Vehicles comprise several critical systems, including the braking, steering, transmission, and suspension systems, which operate in concert to ensure safe and efficient movement. Research has established that vehicle malfunctions, particularly in the braking system, contribute significantly to road accidents, with technical failures accounting for approximately 15% of crashes and brake system failures responsible for 17.4% of these incidents. In light of this, an investigation was conducted to identify the factors that influence the braking coefficient and the variability of braking force in vehicle service brakes. A total of 1,018 vehicles were involved in the study, with results indicating that variables such as vehicle production year, category, place of registration, engine power and displacement, gross and curb weight, and payload significantly affect the braking coefficient. Furthermore, the analysis revealed that factors such as vehicle production year, category, registration location, gross and curb weight, and payload are prominent in determining the braking force variability.
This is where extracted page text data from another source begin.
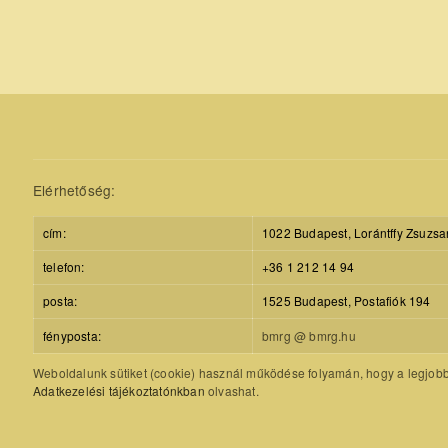
Elérhetőség:
cím:
1022 Budapest, Lorántffy Zsuzsa
telefon:
+36 1 212 14 94
posta:
1525 Budapest, Postafiók 194
fényposta:
bmrg @ bmrg.hu
Weboldalunk sütiket (cookie) használ működése folyamán, hogy a legjobb f
Adatkezelési tájékoztatónkban
olvashat.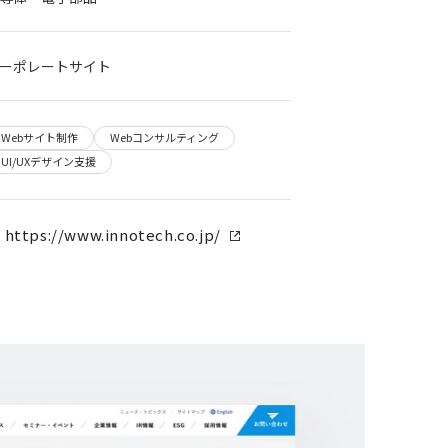
ーポレートサイト
Webサイト制作
Webコンサルティング
UI/UXデザイン支援
https://www.innotech.co.jp/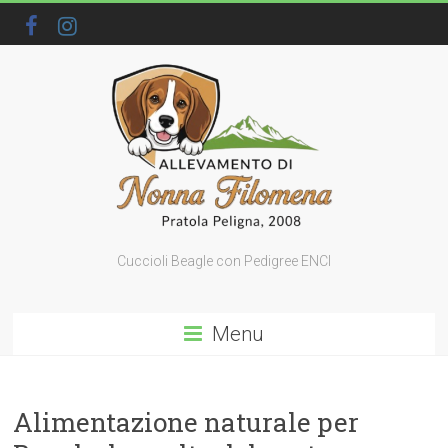
Cuccioli Beagle con Pedigree ENCI
Menu
Alimentazione naturale per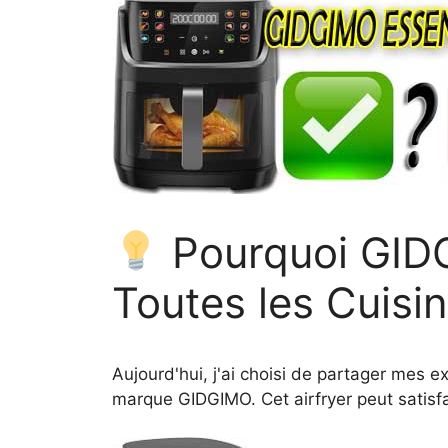
Pourquoi GIDG
Toutes les Cuisi
Aujourd'hui, j'ai choisi de partager mes 
marque GIDGIMO. Cet airfryer peut satisfa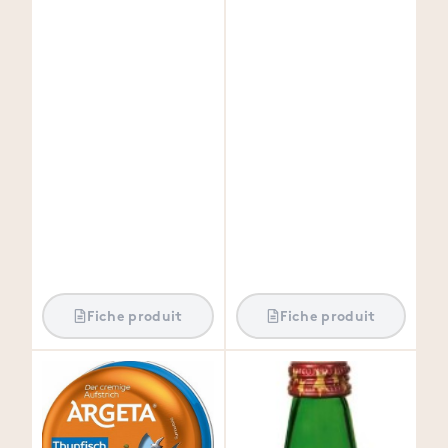
Fiche produit
Fiche produit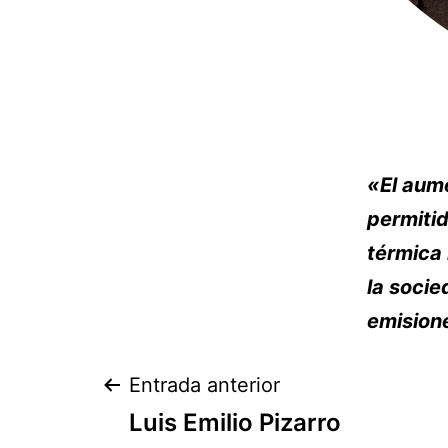
«El aum
permitid
térmica 
la socie
emision
Entrada anterior
Luis Emilio Pizarro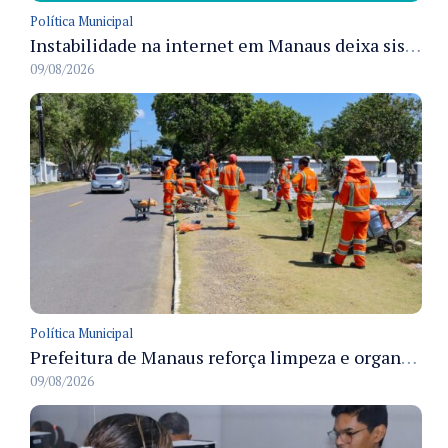
Política Municipal
Instabilidade na internet em Manaus deixa sistemas de atendimento municipal temporariamente indisponíveis
09/08/2026
Política Municipal
Prefeitura de Manaus reforça limpeza e organização dos cemiterios municipais para receber famílias no Dia dos Pais
09/08/2026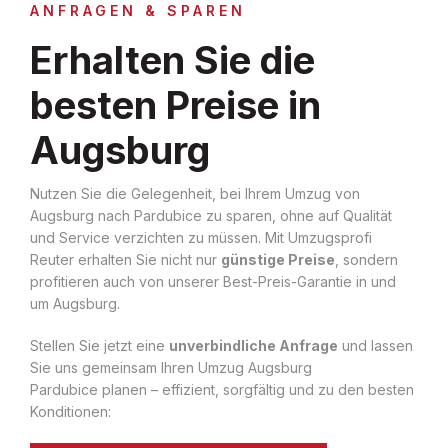
ANFRAGEN & SPAREN
Erhalten Sie die
besten Preise in
Augsburg
Nutzen Sie die Gelegenheit, bei Ihrem Umzug von
Augsburg nach Pardubice zu sparen, ohne auf Qualität
und Service verzichten zu müssen. Mit Umzugsprofi
Reuter erhalten Sie nicht nur
günstige Preise
, sondern
profitieren auch von unserer Best-Preis-Garantie in und
um Augsburg.
Stellen Sie jetzt eine
unverbindliche Anfrage
und lassen
Sie uns gemeinsam Ihren Umzug Augsburg
Pardubice planen – effizient, sorgfältig und zu den besten
Konditionen: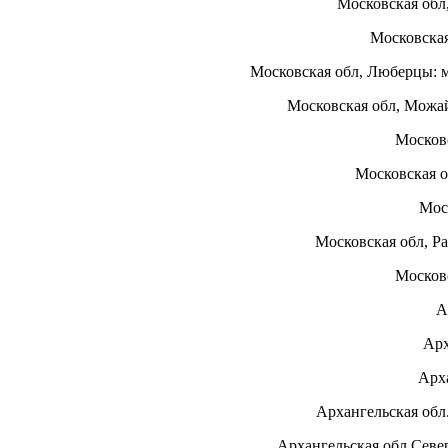
Московская обл
Московска
Московская обл, Люберцы: 
Московская обл, Можай
Москов
Московская о
Мос
Московская обл, Р
Московс
А
Арх
Арх
Архангельская обл
Архангельская обл.Севе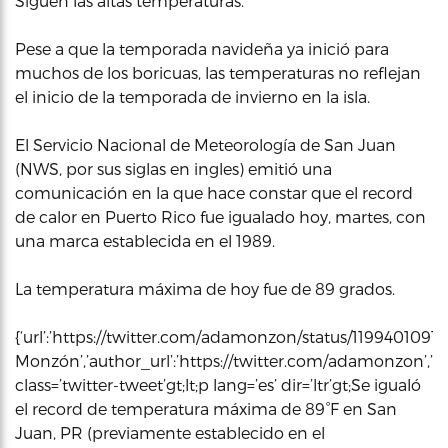
Siguen las altas temperaturas.
Pese a que la temporada navideña ya inició para
muchos de los boricuas, las temperaturas no reflejan
el inicio de la temporada de invierno en la isla.
El Servicio Nacional de Meteorología de San Juan
(NWS, por sus siglas en ingles) emitió una
comunicación en la que hace constar que el record
de calor en Puerto Rico fue igualado hoy, martes, con
una marca establecida en el 1989.
La temperatura máxima de hoy fue de 89 grados.
{‘url’:’https://twitter.com/adamonzon/status/1199401091
Monzón’,’author_url’:’https://twitter.com/adamonzon’,’ht
class=’twitter-tweet’gt;lt;p lang=’es’ dir=’ltr’gt;Se igualó
el record de temperatura máxima de 89°F en San
Juan, PR (previamente establecido en el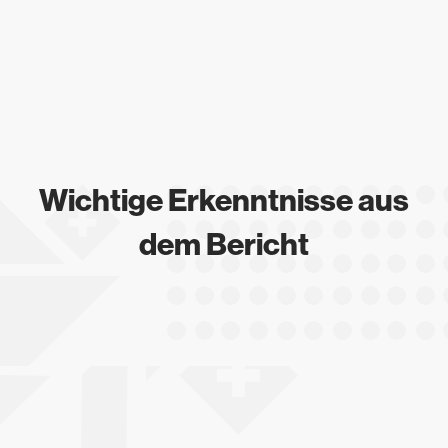
Wichtige Erkenntnisse aus
dem Bericht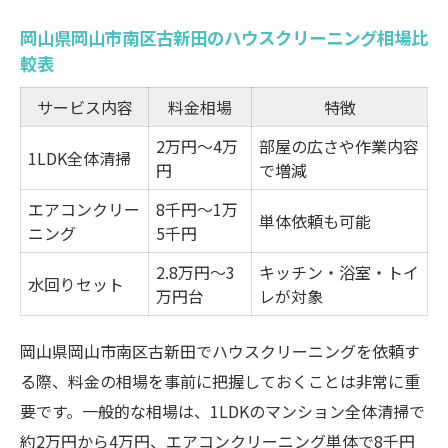
料金表から見るサービスごとの費用感
岡山県岡山市南区古新田のハウスクリーニング相場比
ハウスクリーニングの賢い依頼時期と料金変動
較表
依頼時期別ハウスクリーニング料金早見表
ハウスクリーニングが安くなる時期とは
サービス内容
料金相場
特徴
繁忙期と閑散期の料金差に注目
2万円～4万
部屋の広さや作業内容
1LDK全体清掃
円
で増減
おそうじ本舗を安く頼むタイミング
時期ごとの割引やキャンペーン活用術
エアコンクリー
8千円～1万
単体依頼も可能
ニング
5千円
料金表を理解して納得のいく選び方を実践
2.8万円～3
キッチン・浴室・トイ
ハウスクリーニング料金表で比較する方法
水回りセット
万円台
レが対象
料金表の見方と注意すべき項目
サービス内容ごとの料金内訳を知る
岡山県岡山市南区古新田でハウスクリーニングを依頼す
追加費用が発生するパターンとは
る際、料金の相場を事前に把握しておくことは非常に重
要です。一般的な相場は、1LDKのマンション全体清掃で
納得できる業者選びの実践ポイント
約2万円から4万円、エアコンクリーニング単体で8千円
口コミや安心材料から見るハウスクリーニング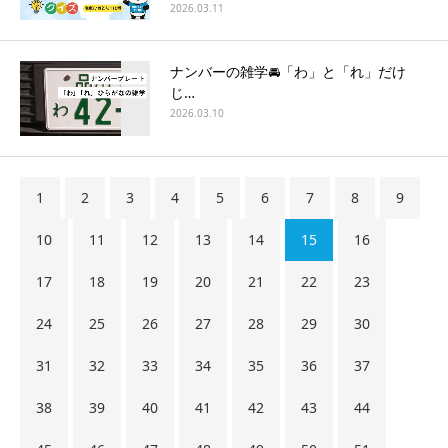
2026.03.11
ナンバーの雑学🚘「わ」と「れ」だけ
じ…
2026.03.10
1
2
3
4
5
6
7
8
9
10
11
12
13
14
15
16
17
18
19
20
21
22
23
24
25
26
27
28
29
30
31
32
33
34
35
36
37
38
39
40
41
42
43
44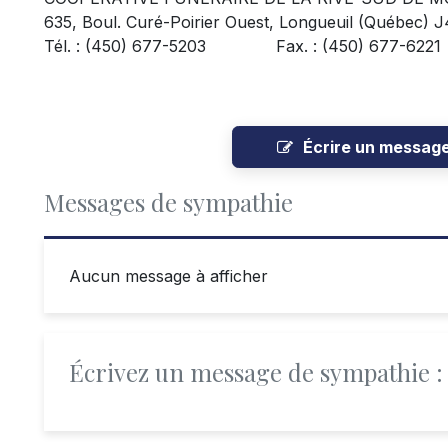
635, Boul. Curé-Poirier Ouest, Longueuil (Québec) 
Tél. : (450) 677-5203 Fax. : (450) 677-6221
Écrire un messag
Messages de sympathie
Aucun message à afficher
Écrivez un message de sympathie :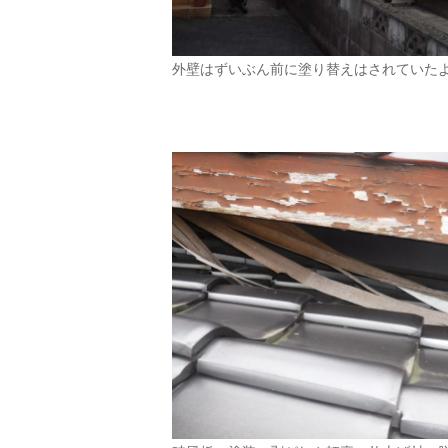
外壁はずいぶん前に塗り替えはされていた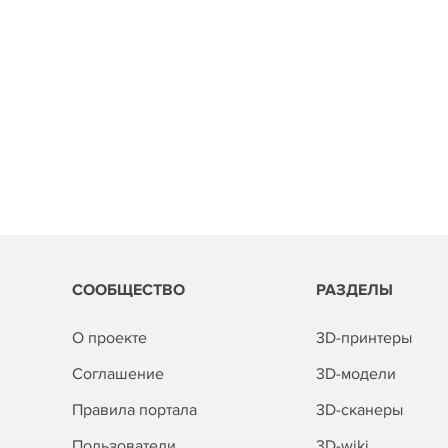
СООБЩЕСТВО
РАЗДЕЛЫ
О проекте
3D-принтеры
Соглашение
3D-модели
Правила портала
3D-сканеры
Пользователи
3D-wiki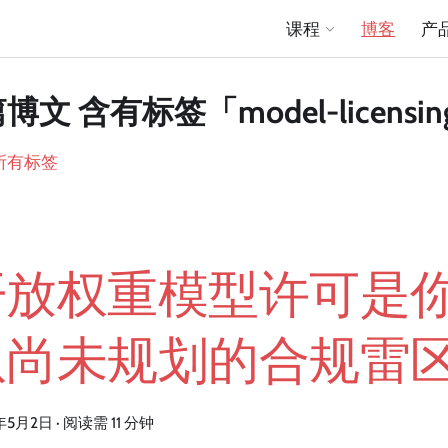
课程
博客
产
篇博文 含有标签「model-licensi
所有标签
开放权重模型许可是
队尚未规划的合规雷
年5月2日
·
阅读需 11 分钟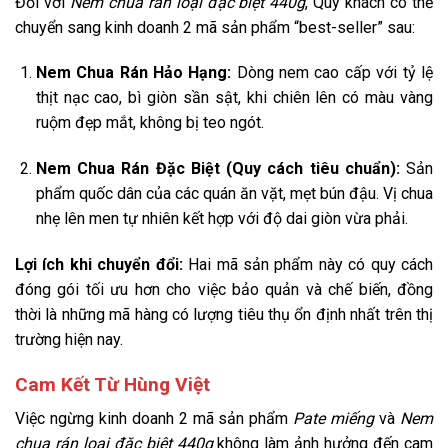
Đối với
Nem chua rán loại đặc biệt 440g
, Quý khách có thể
chuyển sang kinh doanh 2 mã sản phẩm “best-seller” sau:
Nem Chua Rán Hảo Hạng:
Dòng nem cao cấp với tỷ lệ
thịt nạc cao, bì giòn sần sật, khi chiên lên có màu vàng
ruộm đẹp mắt, không bị teo ngót.
Nem Chua Rán Đặc Biệt (Quy cách tiêu chuẩn):
Sản
phẩm quốc dân của các quán ăn vặt, mẹt bún đậu. Vị chua
nhẹ lên men tự nhiên kết hợp với độ dai giòn vừa phải.
Lợi ích khi chuyển đổi:
Hai mã sản phẩm này có quy cách
đóng gói tối ưu hơn cho việc bảo quản và chế biến, đồng
thời là những mã hàng có lượng tiêu thụ ổn định nhất trên thị
trường hiện nay.
Cam Kết Từ Hùng Việt
Việc ngừng kinh doanh 2 mã sản phẩm
Pate miếng
và
Nem
chua rán loại đặc biệt 440g
không làm ảnh hưởng đến cam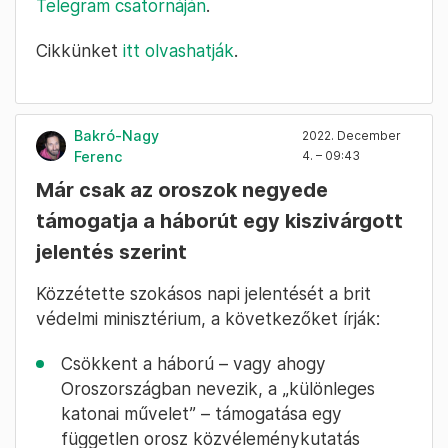
Telegram csatornáján
.
Cikkünket
itt olvashatják
.
Bakró-Nagy
2022. December
Ferenc
4. – 09:43
Már csak az oroszok negyede
támogatja a háborút egy kiszivárgott
jelentés szerint
Közzétette szokásos napi jelentését a brit
védelmi minisztérium, a következőket írják:
Csökkent a háború – vagy ahogy
Oroszországban nevezik, a „különleges
katonai művelet” – támogatása egy
független orosz közvéleménykutatás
Neural network analysis was employed to further assess these influential factors, highlighting that the year of manufacture, place of registration, and vehicle payload are particularly influential in predicting both compliance with minimum braking coefficient requirements and variations in braking force. The findings underscore the importance of these factors in the development of more precise models for vehicle brake performance, with potential implications for safety standards and regulatory frameworks.